Starzl Unit of Abdominal Transplantation, St. Luc University Hospital, Catholic University of Louvain, Brussels, Belgium.
Department of Surgery, Oncology and Gastroenterology, University of Padua, Padua, Italy.
Hepatology. 2017 Dec;66(6):1910-1919. doi: 10.1002/hep.29342. Epub 2017 Nov 6.
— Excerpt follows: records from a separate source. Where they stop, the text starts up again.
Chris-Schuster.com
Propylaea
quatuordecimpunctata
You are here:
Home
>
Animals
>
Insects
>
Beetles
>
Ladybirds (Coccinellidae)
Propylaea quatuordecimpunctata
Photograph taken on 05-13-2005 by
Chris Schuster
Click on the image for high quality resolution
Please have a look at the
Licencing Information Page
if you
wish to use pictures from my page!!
The debate about the best approach to select patients with hepatocellular cancer (HCC) waiting for liver transplantation (LT) is still ongoing. This study aims to identify the best variables allowing to discriminate between "high-" and "low-benefit" patients. To do so, the concept of intention-to-treat (ITT) survival benefit of LT has been created. Data of 2,103 adult HCC patients consecutively enlisted during the period 1987-2015 were analyzed. Three rigorous statistical steps were used in order to create the ITT survival benefit of LT: the development of an ITT LT and a non-LT survival model, and the individual prediction of the ITT survival benefit of LT defined as the difference between the median ITT survival with (based on the first model) and without LT (based on the second model) calculated for each enrolled patient. Four variables (Model for End-Stage Liver Disease, alpha-fetoprotein, Milan-Criteria status, and radiological response) displayed a high effect in terms of delta benefit. According to these risk factors, four benefit groups were identified. Patients with three to four factors ("no-benefit group"; n = 405 of 2,103; 19.2%) had no benefit of LT compared to alternative treatments. Conversely, patients without any risk factor ("large-benefit group"; n = 108; 5.1%) yielded the highest benefit from LT reaching 60 months.
The ITT transplant survival benefit presented here allows physicians to better select HCC patients waiting for LT. The obtained stratification may lead to an improved and more equitable method of organ allocation. Patients without benefit should be de-listed, whereas patients with large benefit ratio should be prioritized for LT. (Hepatology 2017;66:1910-1919).
本研究旨在确定最佳变量,以区分“高获益”和“低获益”患者。方法:创建肝移植(LT)意向治疗(ITT)生存获益的概念。对 1987 年至 2015 年间连续登记的 2103 例成人 HCC 患者的数据进行分析。采用 3 个严格的统计步骤来创建 LT 的 ITT 生存获益:开发 ITT LT 和非 LT 生存模型,并为每位入组患者计算基于第一个模型的 ITT 生存与不进行 LT(基于第二个模型)的 ITT 生存的差异,定义为 ITT LT 生存获益。4 个变量(终末期肝病模型、甲胎蛋白、米兰标准状态和影像学反应)在 delta 获益方面显示出高效应。根据这些危险因素,确定了 4 个获益组。有 3-4 个危险因素的患者(“无获益组”;2103 例患者中有 405 例,占 19.2%)与替代治疗相比,LT 无获益。相反,没有任何危险因素的患者(“大获益组”;n=108;5.1%)从 LT 中获得的获益最高,达到 60 个月。
本文提出的 ITT 移植生存获益可帮助医生更好地选择等待 LT 的 HCC 患者。获得的分层可能导致器官分配方法的改进和更公平。无获益患者应被取消 LT 等待名单,而获益比例大的患者应优先考虑 LT。